_Given exercise A:_ Repeat everything in the email thread below from "On Wed, 2015-03-04 at 16:20" down to "for GPU compute&graphics!".
_Given exercise B:_ List every date and time given in the attribution lines of the email thread below.

═════ Passage

On Wed, 2015-03-04 at 16:20 +0000, BogDan wrote:
> On Wednesday, March 4, 2015 5:22 PM, David Malcolm <dmalc...@redhat.com> 
> wrote:
> On Wed, 2015-03-04 at 14:36 +0000, BogDan wrote:
> > Hello folks,
> > 
> > 
> > Probably is a little bit too early, but I'd like to ask if there is
> > any chance to use gcc to produce SPIR-V [1]. 
> > It will be just great if we'll be able to write our shaders in e.g.
> > C/C++/(any language supported by gcc) and use GCC to compile them as
> > SPIR-V!
> > It will be fantastic to use only one compiler collection for CPU and
> > for GPU compute&graphics!
> > 
> > Cheers,
> > 
> > BogDan.
> > [1] https://www.khronos.org/registry/spir-v/
> 
> I work on gcc, but in a former life I was a game developer [1], so this
> piqued my interest :)
> 
> 
> 
> WOW you've work on AVP!
[for only about a month or so iirc, mostly just salvaging some of my UI
code from a never-published space trading/combat game, fwiw :)]


> A few questions:
> 
> (A) Does SPIR-V have an assembler? The URL you posted talks about it
> being a binary format, but the example in there shows a "disassembled"
> textual form. The reason I ask is that the internals of gcc's backend
> expect to be writing out "assembler", which then goes through an
> assembler program to produce a binary. In theory I guess one could have
> the "assembler" format generated by the backend be binary, but it's
> likely to be *much* easier to hack on if there's an intermediate textual
> form.

> SPIR-V it's an Intermediate Language binary format. First versions were 
> based on LLVM. SPIR-V has nothing to do with the old SPIR implementations,
> but for some reason khronos decide to keep the name :)
> This http://www.g-truc.net/post-0714.html great article explans better
> what SPIR-V is.

══════════
═════ Collected material

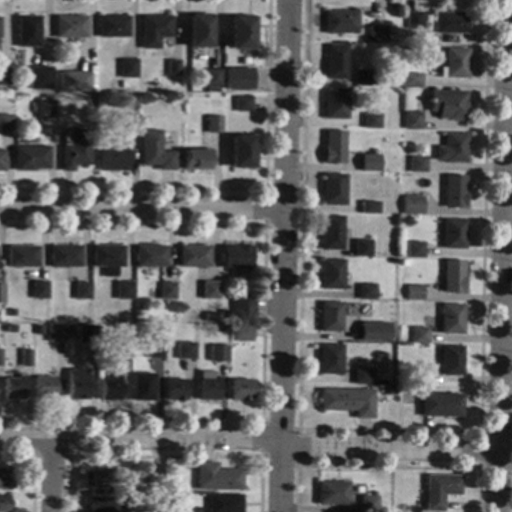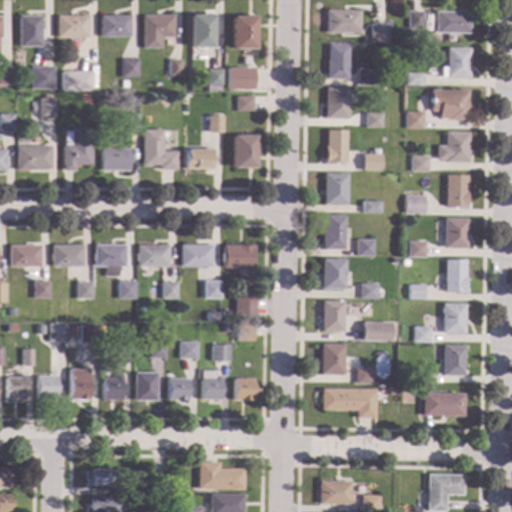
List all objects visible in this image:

══════════

_Exercise result A:_
On Wed, 2015-03-04 at 16:20 +0000, BogDan wrote:
> On Wednesday, March 4, 2015 5:22 PM, David Malcolm <dmalc...@redhat.com> 
> wrote:
> On Wed, 2015-03-04 at 14:36 +0000, BogDan wrote:
> > Hello folks,
> > 
> > 
> > Probably is a little bit too early, but I'd like to ask if there is
> > any chance to use gcc to produce SPIR-V [1]. 
> > It will be just great if we'll be able to write our shaders in e.g.
> > C/C++/(any language supported by gcc) and use GCC to compile them as
> > SPIR-V!
> > It will be fantastic to use only one compiler collection for CPU and
> > for GPU compute&graphics!

_Exercise result B:_
- Wed, 2015-03-04 at 16:20 +0000
- Wednesday, March 4, 2015 5:22 PM
- Wed, 2015-03-04 at 14:36 +0000